She then saw a group of women taken from the Kula tower to be
executed.
When the Stara Gradiska camp was about to be closed down, "famine
took over", Cvetko said. Due to a railway transport breakdown,
inmates could not receive packages from home. They no longer
received food from common cauldrons, but were given "pieces of
food". "We barely managed to stand up," Cvetko said.
Upon being transferred to the Jasenovac camp, Cvetko said she did
house work for Ustashi families, worked in storehouses, and groomed
cattle.
She recalled when she found a piece of bread by a road. "I wanted to
eat it, but we had a rule saying that all food had to be brought to the
camp and shared," Cvetko told the court and burst into tears. "If
there hadn't been friendships and mutual helping, I would never
have survived."
After being released, Cvetko said she was haunted by the thought why
it had been her, and not another woman to have survived. "Those who
remained at the camp were not numbers, but people I loved."

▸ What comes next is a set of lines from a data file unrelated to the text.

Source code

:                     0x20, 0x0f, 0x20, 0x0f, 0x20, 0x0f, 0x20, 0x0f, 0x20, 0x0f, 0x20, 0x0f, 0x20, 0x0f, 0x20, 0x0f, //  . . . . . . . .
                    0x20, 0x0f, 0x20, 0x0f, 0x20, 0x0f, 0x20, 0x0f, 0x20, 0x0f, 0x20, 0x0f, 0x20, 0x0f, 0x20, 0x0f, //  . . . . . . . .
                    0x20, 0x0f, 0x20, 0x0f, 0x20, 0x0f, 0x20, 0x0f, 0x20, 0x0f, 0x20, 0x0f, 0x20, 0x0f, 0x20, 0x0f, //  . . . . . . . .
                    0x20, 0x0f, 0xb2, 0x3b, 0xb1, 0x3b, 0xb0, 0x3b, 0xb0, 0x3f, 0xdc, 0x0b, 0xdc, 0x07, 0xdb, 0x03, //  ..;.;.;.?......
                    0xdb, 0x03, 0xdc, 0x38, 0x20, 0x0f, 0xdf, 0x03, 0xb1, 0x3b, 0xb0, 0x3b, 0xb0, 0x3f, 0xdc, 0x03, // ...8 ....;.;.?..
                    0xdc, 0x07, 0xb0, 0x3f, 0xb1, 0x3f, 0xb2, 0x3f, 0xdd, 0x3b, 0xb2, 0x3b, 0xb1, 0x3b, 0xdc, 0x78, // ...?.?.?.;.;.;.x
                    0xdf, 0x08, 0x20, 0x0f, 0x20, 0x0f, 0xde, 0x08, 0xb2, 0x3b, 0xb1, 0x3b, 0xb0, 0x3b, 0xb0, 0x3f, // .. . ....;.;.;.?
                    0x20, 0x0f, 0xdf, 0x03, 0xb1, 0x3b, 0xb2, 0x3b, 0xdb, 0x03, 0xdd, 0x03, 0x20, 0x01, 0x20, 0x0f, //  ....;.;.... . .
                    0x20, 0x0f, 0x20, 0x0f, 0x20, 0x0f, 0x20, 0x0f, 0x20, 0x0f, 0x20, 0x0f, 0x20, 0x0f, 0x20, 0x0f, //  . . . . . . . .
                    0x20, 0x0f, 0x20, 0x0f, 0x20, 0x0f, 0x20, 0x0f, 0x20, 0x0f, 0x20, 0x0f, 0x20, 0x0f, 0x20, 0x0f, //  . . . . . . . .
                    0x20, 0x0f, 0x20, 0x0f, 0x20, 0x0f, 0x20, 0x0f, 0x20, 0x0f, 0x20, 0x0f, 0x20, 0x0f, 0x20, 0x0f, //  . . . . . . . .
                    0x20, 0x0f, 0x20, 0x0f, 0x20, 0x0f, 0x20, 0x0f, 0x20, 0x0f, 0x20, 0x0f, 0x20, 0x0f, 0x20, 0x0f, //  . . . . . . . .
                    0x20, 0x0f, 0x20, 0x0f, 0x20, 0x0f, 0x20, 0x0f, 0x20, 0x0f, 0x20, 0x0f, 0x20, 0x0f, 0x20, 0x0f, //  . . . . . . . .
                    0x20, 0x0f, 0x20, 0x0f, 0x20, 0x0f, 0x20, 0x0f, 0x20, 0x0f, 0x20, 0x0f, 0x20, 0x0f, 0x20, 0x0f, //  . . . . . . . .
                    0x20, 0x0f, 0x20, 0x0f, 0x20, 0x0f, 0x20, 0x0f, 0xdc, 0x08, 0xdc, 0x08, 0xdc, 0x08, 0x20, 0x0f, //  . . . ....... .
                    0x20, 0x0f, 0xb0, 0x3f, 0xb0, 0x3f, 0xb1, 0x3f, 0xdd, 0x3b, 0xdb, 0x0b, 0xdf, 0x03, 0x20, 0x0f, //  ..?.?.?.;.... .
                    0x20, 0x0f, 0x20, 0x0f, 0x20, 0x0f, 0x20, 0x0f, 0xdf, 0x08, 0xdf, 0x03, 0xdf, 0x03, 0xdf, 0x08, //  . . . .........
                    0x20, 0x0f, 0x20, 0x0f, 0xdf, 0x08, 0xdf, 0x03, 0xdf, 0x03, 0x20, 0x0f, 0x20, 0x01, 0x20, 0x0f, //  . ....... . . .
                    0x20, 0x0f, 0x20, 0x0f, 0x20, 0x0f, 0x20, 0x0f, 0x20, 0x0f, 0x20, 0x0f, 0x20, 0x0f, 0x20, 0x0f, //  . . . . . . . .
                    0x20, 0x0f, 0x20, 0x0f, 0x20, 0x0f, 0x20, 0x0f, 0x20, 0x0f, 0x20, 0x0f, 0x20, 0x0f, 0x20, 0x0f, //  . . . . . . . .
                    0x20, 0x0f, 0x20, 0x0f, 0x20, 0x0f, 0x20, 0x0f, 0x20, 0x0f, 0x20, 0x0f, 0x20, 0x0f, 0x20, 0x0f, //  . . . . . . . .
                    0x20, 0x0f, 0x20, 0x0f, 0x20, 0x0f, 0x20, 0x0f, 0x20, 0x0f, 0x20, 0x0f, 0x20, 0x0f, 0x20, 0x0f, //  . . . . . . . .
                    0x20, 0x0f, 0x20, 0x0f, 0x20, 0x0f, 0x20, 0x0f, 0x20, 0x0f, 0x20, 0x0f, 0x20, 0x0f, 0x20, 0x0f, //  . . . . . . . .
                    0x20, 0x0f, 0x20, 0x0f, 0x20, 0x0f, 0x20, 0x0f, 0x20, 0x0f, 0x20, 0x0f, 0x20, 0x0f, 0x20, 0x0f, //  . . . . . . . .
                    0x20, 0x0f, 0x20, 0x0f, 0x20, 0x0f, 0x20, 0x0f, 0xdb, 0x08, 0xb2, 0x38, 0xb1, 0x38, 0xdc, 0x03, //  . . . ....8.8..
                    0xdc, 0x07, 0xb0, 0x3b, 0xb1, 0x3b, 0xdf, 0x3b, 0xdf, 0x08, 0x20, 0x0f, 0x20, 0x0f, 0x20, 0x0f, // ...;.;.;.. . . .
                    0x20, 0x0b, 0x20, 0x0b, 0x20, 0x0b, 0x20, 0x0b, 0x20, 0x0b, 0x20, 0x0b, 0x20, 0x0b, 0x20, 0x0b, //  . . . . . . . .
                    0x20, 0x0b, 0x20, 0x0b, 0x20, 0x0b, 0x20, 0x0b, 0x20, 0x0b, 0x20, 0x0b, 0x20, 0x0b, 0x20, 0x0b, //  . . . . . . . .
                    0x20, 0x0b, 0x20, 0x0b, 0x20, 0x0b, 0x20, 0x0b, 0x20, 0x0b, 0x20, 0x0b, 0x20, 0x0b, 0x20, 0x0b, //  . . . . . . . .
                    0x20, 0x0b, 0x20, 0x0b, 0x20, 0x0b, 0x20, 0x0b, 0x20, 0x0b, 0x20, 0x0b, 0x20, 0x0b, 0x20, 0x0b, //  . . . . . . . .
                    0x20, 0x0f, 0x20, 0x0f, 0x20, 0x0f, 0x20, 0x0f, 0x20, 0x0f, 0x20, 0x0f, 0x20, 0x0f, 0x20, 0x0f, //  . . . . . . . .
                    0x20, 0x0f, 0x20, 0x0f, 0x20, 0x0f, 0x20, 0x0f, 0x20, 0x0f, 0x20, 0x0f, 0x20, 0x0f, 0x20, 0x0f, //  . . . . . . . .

Recalling the hard times and her friends who had "stayed" at the
camp, Cvetko burst into tears several times during her testimony.
Describing the daily selections of women at Jasenovac, the witness
said while choosing, the Ustashi would openly tell the women they
were being taken to be "slaughtered."
She singled out the time when to avoid going to labour, she hid in a
room with corpses of women who had fallen to illness and
starvation.
The witness also recalled a transport of some 20 high school girls
from Zemun who, she heard later, were executed.
Speaking about how Ustashi soldiers treated women inmates, Cvetko
mentioned instances of abuse and executions during her first stay
at the Jasenovac camp. She recalled when an Ustashi solder ordered a
female inmate to bring him corn. "When she departed, he went after
and shot her."
During her second stay at Jasenovac, there was a group of young
soldiers and a company from Varazdin. "They treated us better," she
said, adding she later found out some were killed because of that.
During 1944, Cvetko said she had not witnesses any killings.
Asked by panel of judges president Drazen Tripalo if there had been
rapes at the camp, the witness said she did not know about any, but
added that female inmates would say "that happened as well".
Cvetko's suffering did not end with her release from the Jasenovac
camp. The communist authorities of the Yugoslav federation
arrested her in 1949 and imprisoned her in a camp on island Goli
Otok, where she was detained until 1952. "I don't know when I was
skinnier, at Jasenovac or in Goli Otok," she told the court.
The main hearing in the trial of Dinko Sakic, accused of war crimes
against civilians, will resume on May 24, when witness Zdenko
Schwartz, from Israel, should testify.